* TEXTE À LIRE:
Fils d'un cordonnier de Touraine, François Pinet naît en 1817 à Château-la-Vallière. Orphelin à l'âge de treize ans, il se forme au métier hérité de son père auprès d'un cordonnier voisin. En 1833, il rejoint les Compagnons du Devoir à Tours. Il est reçu compagnon à Nantes en 1836 et prend pour nom, Tourangeau la Rose d'Amour. Il achève officiellement son Tour de France traditionnel en 1841. Bottier chevronné, il exerce ses talents au sein de la maison Dreyfus et Cie, où officie Lucien Dreyfus. En 1845, il entame une nouvelle carrière de commis-voyageur où il aiguise son sens du commerce et de la tendance.  

A l'occasion d'un voyage à Lyon, en 1854, il découvre la gutta percha, gomme issue du latex naturel obtenu à partir de la sève d'arbres de l'espèce Palaquium gutta qui pousse à Sumatra. Il imagine les applications de cette matière nouvelle dans la fabrication des chaussures et dépose un brevet de talon moulé, une pièce de cuir emboutie remplie de gutta. Cette conception réduit le coût de production, améliore la solidité et la légèreté du talon. François Pinet invente le talon Bobine, plus léger, plus stable que le talon Louis XV qui fera sa réputation et sa fortune.

En 1855, il fonde la Société des chaussures F. Pinet. Dès les premières collections, il mise sur la distribution dans toute la France et à l'étranger. Ses bottines brodées remportent un franc-succès. Il fait appel à des sous-traitants afin de tenir les commandes. François Pinet se porte acquéreur, en 1863, d'une parcelle au 44 rue de Paradis-Poissonnière à Paris afin d'y édifier son siège social composé d'ateliers, de bureaux et d'une grande boutique. Ainsi que son domicile personnel. Les ateliers sont conçus sur le modèle des pavillons Baltard, structure de métal et verre. L'ensemble est éclairé au gaz et chauffé par des poêles.

La réputation des chaussures F. Pinet prend de l'ampleur. L'entreprise devient la première maison de souliers de luxe. Les créations innovantes, formes inédites, ornements inattendus, séduisent le public et la haute couture. François Pinet devance la tendance et dépose de nouveaux brevets. En 1867, il imagine une amélioration du processus de fabrication des talons emboutis. Il cherche à concevoir un talon convexe, dit Louis XV. L'ingénieur Le Blanc l'aide dans la mise au point de la machine. 

En 1876, la Maison Pinet, en pleine expansion, rachète l'immeuble du 42 rue de Paradis ainsi que le 3 et 5 rue des Messageries. De nouveaux ateliers voient le jour. En 1885-86, François Pinet fait entièrement reconstruire les bâtiments du 42 et 44 rue de Paradis afin de les adapter à leur affectation. La façade est signée par l'architecte R. Gravereaux, signature suivie de la mention 1886. En 1889, la Maison F. Pinet emploie 1200 salariés. 








Président d’honneur de la Chambre, Syndicale, président de la société de secours mutuels jusqu’en mi-1893, membre de nombreuses sociétés de bienfaisance, membre de la société des anciens compagnons du Devoir, François Pinet, retiré des affaires, devient une figure tutélaire de l'industrie. Il décède en 1897 mais la Maison F. Pinet perdure sous la direction de ses fils.

* DONNÉES D'ENTRÉE:
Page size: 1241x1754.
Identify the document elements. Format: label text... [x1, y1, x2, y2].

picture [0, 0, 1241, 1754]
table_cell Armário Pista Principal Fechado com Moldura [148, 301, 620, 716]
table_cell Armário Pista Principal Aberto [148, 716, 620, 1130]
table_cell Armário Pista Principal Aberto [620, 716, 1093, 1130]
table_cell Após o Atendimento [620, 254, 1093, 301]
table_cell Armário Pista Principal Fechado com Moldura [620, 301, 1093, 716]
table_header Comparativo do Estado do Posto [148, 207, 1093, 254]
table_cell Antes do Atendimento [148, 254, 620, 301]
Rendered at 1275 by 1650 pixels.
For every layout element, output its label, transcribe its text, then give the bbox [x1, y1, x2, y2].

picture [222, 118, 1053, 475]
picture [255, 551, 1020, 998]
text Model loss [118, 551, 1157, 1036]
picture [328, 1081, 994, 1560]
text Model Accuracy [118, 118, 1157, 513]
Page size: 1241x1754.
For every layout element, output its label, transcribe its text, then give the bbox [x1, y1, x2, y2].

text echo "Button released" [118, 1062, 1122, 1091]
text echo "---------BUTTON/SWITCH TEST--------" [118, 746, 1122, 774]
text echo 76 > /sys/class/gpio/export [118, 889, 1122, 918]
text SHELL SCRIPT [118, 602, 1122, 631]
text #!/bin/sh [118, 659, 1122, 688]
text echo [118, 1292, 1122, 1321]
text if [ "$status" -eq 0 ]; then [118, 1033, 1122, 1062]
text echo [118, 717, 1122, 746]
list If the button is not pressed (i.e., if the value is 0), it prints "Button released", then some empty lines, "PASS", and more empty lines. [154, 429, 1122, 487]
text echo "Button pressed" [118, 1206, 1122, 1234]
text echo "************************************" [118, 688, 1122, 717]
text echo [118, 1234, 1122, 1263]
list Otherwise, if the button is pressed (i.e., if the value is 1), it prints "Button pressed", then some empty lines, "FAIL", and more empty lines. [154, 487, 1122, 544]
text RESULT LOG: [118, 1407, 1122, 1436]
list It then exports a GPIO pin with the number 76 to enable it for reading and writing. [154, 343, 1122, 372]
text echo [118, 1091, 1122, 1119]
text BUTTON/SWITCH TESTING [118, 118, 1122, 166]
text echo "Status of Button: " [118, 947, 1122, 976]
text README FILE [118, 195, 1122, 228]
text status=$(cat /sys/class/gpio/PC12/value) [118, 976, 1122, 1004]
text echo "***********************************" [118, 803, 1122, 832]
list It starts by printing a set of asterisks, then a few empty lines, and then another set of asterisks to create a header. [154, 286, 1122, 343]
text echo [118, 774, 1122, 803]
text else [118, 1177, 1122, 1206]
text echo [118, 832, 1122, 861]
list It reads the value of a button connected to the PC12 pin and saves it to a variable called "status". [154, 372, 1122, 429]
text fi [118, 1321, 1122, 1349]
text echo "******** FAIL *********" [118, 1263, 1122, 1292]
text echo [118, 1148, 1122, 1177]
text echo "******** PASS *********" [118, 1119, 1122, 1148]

* CONSIGNE DE L'EXERCICE 1: Pouvez-vous réécrire les enregistrements de la ligne contenant "Rendered at 1275 by 1650 pixels." à la ligne contenant "text Model Accuracy [118, 118, 1157, 513]", ces deux lignes comprises, en remplaçant "layout element" par "page element" et sans rien modifier d'autre ?
* CONSIGNE DE L'EXERCICE 2: Pouvez-vous poursuivre le texte sur François Pinet à partir de l'endroit où il s'arrête ?
Les enregistrements n'ont aucun rapport avec le texte.

* RÉPONSE ATTENDUE 1:
Rendered at 1275 by 1650 pixels.
For every page element, output its label, transcribe its text, then give the bbox [x1, y1, x2, y2].

picture [222, 118, 1053, 475]
picture [255, 551, 1020, 998]
text Model loss [118, 551, 1157, 1036]
picture [328, 1081, 994, 1560]
text Model Accuracy [118, 118, 1157, 513]

* RÉPONSE ATTENDUE 2:
En 1901 ouvre la boutique de la Madeleine, à l'angle de la rue Cambon et du boulevard de la Madeleine suivi en 1905, d'un flagshipstore à Londres sur New Bond Street. L'expansion à l'international se poursuit à partir de 1925 avec de nouvelles boutiques à New York, Vienne, Le Caire. Des années 1920 à 1930, la Maison F. Pinet est la propriété du groupe de Nathan Ehrlich spécialiste de la chaussure de luxe, financé par le sulfureux banquier Albert Oustric. Lors du scandale autour des spéculations frauduleuses éclate autour des affaires de ce dernier, la maison connait une période de creux. Tendance renforcée par le crack boursier de 1929 au cours duquel l'économie de toute la planète vacille.

Pourtant, la Maison F. Pinet survit. En 1938 à l'occasion d'un voyage officiel de la famille royale d'Angleterre en France, Roger Vivier dessine une collection aux couleurs du drapeau anglais, notamment deux modèles particuliers, Elizabeth et Margareth, en hommage aux princesses. Il remet le talon Bobine au goût du jour. En 1950 Salvatore Ferragamo signe une collection capsule. En 1980, Stuart Weitzmann est invité en tant que designer de la saison. La Maison F. Pinet devient la SAS François Pinet en 1985. Elle est rachetée en 1990 par la holding EPI. 

En 2018, Frédéric Foubet Marzorati, passé chez Stéphane Kélian, Christian Louboutin, Sartore, nommé directeur artistique de la maison, l’un des plus anciens chausseurs pour femme français. Depuis la pandémie, l'avenir de la Maison F. Pinet semble incertain.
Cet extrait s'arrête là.